* **EXERCISE TEXT**
The general procedure
Laboratory One: Safety, laboratory equipment and introduction to pipetting
Description: Designed as a hands-on training session that introduces all students to the
equipment in a modern Molecular Biology/Genetics laboratory. Future labs build
upon this initial training, such that students from diverse educational backgrounds
start with a level playing field. Each student practices using three single channel,
and two multi-channel pipettors (one manual and one electronic). Each student also
receives instruction using basic laboratory equipment such as micro-centrifuges,
centrifuges, a balance and programming a PCR machine.
Learning Objective: Students are given a first iteration of hands-on use of common
molecular biology laboratory equipment. The procedures are designed to give the
instructor the maximum amount of time to identify those students who need
immediate, one on one instruction.
Cost per student: $0.25
Laboratory Two: Collection of samples, extraction of genomic DNA and polymerase
chain reaction setup
Description: Students are taken outside and encouraged to select plants from a region
of campus that has several different plants. In addition, each student is required to
draw the area from which they took their sample and a digital picture is taken of the
plant. Each student then extracts DNA from their plants using a single tube
extraction protocol. Dilutions of these DNA extractions are used in PCR with
different RAPD primers (RAPD primers are used for PCR setup due to their
likelihood of success on unknown genomic DNA).
Learning Objective: This is the first step in getting the student personally involved in
learning molecular biology. The student picks their plant, draws the area that they
have chosen and extracts DNA from their plant. This is also the first chance to
actively use the skills introduced in lab 1 and to improve documentation skills.
Cost per student: $2.25
Laboratory Three: Electrophoresis of collected PCR samples, Design assigned gene
primers and practice for lab practical.
Description: Students load their RAPD PCR samples from lab 2, then design primers
for assigned gene(s) using protocol in Figure 1. Students are currently assigned
multiple genes to increase their probability of success.
Learning Objective: This is usually the first time that each student uses online scientific
research databases and tools. This is also the first time that students may have to
make a decision on what organism to use if there is not a representative gene from
soybean. This is the first reinforcement of the concept that genes can be highly
conserved between organisms. Students are encouraged to select eukaryotes if
soybean sequences are unavailable, but in many cases must select a prokaryote as
the source organism for their gene sequence. This protocol personally involves the
student in the research to be performed in the lab.
Cost per student: $16.00
Laboratory Four: Lab Practical Exam
Description: Placement of the lab practical at this point in the course assures the
instructor that the student is ready for the next phase of the project, which requires
competency in laboratory techniques and forces the student to learn proper
techniques earlier, rather than later.
Timing the practical after the primer design lab also allows additional time for the
primers to be ordered and delivered
Laboratory Five: Primer dilution and initial PCR test of Soybean and Pea
Description: Primers ordered from lab three are processed by re-suspension in TE, then
dilution to a working concentration of 10 mM. An initial test of these primers is
conducted on soybean and Pea DNA. The students are given a PCR protocol and
are required to program the PCR machines de-novo.

* **THINGS TO DO**
- A) Answer these questions from the laboratory course description:
(i) What is the cost per student for Laboratory Three?
(ii) Why are RAPD primers used for the PCR setup in Laboratory Two?
(iii) To what working concentration are the primers diluted in Laboratory Five?
- B) Pick up the laboratory course description after its last sentence and continue it.

* **EXCERPTED RECORDS**
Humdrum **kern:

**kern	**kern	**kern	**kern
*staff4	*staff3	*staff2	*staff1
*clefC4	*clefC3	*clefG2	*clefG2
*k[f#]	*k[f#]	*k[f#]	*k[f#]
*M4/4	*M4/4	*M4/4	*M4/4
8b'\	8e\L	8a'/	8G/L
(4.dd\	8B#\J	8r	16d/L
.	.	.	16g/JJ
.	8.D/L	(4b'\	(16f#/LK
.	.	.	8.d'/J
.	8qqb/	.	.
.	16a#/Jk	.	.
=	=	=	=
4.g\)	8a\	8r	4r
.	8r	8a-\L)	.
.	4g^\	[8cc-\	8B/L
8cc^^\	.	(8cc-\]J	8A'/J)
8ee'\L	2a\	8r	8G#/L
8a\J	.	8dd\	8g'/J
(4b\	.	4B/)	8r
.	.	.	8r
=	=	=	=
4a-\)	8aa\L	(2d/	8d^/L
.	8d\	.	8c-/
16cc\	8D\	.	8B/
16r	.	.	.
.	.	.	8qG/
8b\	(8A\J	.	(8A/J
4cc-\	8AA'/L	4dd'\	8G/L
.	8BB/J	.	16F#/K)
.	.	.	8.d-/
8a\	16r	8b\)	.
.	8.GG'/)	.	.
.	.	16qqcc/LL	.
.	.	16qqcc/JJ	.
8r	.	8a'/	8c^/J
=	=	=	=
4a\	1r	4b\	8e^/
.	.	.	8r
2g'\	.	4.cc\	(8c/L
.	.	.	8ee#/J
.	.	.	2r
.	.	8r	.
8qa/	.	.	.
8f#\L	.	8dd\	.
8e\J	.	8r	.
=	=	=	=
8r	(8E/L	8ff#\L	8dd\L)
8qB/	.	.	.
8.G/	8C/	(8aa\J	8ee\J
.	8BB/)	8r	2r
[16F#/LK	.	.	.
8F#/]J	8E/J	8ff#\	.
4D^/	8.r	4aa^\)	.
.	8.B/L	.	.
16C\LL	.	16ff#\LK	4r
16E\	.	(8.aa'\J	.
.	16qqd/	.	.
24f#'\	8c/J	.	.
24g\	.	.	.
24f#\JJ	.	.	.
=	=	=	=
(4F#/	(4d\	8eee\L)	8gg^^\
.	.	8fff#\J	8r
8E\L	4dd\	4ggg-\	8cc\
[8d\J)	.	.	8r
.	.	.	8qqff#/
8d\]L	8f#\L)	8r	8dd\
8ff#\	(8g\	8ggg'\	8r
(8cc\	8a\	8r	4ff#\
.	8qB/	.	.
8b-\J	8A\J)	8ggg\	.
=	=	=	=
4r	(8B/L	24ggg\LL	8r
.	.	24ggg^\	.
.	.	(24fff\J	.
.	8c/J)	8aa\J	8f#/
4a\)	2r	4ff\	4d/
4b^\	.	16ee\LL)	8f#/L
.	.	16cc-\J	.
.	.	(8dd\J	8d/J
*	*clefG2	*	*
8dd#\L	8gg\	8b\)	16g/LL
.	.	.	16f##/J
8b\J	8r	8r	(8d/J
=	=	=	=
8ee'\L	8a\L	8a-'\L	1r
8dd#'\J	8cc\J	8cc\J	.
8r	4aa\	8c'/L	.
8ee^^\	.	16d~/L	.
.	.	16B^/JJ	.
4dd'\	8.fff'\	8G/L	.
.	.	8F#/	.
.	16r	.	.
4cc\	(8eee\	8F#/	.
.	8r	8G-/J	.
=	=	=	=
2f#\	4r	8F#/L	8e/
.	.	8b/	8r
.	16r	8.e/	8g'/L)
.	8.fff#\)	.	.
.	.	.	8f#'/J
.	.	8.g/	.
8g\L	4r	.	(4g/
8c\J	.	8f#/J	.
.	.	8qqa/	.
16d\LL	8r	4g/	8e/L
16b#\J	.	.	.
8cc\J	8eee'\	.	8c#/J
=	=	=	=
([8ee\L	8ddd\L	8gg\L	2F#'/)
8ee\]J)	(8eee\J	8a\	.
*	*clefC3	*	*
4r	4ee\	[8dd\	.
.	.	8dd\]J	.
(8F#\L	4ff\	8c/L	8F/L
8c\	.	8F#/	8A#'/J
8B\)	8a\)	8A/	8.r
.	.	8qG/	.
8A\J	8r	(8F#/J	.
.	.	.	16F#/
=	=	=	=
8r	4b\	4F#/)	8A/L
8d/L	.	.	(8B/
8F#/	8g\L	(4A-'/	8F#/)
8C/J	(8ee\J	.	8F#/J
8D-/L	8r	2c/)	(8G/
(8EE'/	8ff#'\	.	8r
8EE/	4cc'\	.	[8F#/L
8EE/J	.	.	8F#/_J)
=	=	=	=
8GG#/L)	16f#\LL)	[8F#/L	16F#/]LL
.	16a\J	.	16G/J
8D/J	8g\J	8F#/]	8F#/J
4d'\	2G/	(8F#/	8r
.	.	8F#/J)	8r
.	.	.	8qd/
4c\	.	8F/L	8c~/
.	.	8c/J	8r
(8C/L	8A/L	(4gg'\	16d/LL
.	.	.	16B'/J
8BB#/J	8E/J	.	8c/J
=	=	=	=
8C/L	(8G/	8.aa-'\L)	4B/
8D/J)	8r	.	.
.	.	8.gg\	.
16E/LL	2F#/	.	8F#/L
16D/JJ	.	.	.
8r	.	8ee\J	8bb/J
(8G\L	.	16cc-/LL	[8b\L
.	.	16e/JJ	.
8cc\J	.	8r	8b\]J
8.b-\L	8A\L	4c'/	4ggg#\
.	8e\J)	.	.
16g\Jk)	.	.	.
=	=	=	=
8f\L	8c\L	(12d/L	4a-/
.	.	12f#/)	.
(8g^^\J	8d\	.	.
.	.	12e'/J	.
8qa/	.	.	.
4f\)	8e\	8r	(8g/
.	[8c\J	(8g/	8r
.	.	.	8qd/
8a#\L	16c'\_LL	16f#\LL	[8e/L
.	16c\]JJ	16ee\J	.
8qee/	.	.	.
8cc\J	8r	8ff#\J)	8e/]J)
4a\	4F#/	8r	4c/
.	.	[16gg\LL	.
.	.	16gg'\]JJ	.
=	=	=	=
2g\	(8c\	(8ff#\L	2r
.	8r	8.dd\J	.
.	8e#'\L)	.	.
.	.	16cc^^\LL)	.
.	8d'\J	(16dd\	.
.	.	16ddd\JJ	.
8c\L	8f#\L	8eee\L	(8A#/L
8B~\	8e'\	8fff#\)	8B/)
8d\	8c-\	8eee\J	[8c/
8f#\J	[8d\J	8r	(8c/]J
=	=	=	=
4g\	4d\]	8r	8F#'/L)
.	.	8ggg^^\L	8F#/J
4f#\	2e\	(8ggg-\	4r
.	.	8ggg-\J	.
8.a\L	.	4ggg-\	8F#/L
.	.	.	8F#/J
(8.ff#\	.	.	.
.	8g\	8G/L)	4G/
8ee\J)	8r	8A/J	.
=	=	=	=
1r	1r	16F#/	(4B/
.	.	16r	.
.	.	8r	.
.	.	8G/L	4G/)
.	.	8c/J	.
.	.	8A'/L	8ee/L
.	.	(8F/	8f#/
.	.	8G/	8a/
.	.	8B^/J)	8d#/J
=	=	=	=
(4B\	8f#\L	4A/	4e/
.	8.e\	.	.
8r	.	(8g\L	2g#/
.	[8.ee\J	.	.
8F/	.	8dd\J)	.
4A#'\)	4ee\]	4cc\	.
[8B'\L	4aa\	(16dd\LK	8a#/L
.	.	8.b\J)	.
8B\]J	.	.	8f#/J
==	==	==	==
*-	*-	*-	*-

* **ANSWERS BY ITEM**
- A)
(i) $16.00
(ii) They are likely to succeed on unknown genomic DNA.
(iii) 10 mM

- B)
Learning Objective: Resuspension of primers, pipetting accuracy
Cost per student: $2.00
Laboratory Six: Electrophoresis of initial PCR test: PCR setup based on electrophoresis
results
Description: Students load PCR product from lab five. After electrophoresis, the
amplification profile is analyzed and based on these data, each student now begins
the independent study portion of their instruction. There are four possible outcomes
from the previous PCR setup (Figure 1).
The course can end at this time, or can continue by screening all functional primer
pairs on a larger population of organisms.
Learning Objective: Electrophoresis, post-translational modifications (product is larger
than predicted from EST sequence), gel loading and pipetting
Cost per student: $varies
Laboratory Seven: Electrophoresis of populations.
Description: Electrophoresis of PCR product from lab six. Collect and analyze data as
instructor desires (phylogeny trees, statistical analysis, etc)
Learning Objective:
Cost per student: $varies
Louisiana Tech
Name:_________________________ Date: ___________
BISC310 Fall 2008
Lab 1: Safety; Introduction to Pipetting
I understand that I am responsible for my own
personal safety and for the safety of others
in the lab. I will not deliberately perform actions
that may endanger myself or others.
__________________________
Signature
Pipettor practice:
Individually:
Fill your 96 well plate as shown;
Red food coloring
Green Food Coloring
250 ul
40 ul
Blue food coloring
6 ul
025
040
060
0250
040
0600
0250
40
60
Blue tips
yellow tips
Pipetman
Oxford
Finnpipette
yellow/white tips
Using the single channel pipettor, load 10 ul of blue dye into 12 wells of a pre-poured
agarose gel
Using the digital (non-electronic) 16 channel pipettor, load 10 ul of blue dye into 12 wells
of a pre-poured agarose gel
Electronic pipettors:
Press the grey oval button until the display looks like this:
DISP steps
Place the tips into the blue dye, then press the Grey button
(fluid is drawn into the tips)
6
10.0
ul
Place the tips into the wells in column 1, then press the
grey button ONCE; this dispenses 8ul into each well.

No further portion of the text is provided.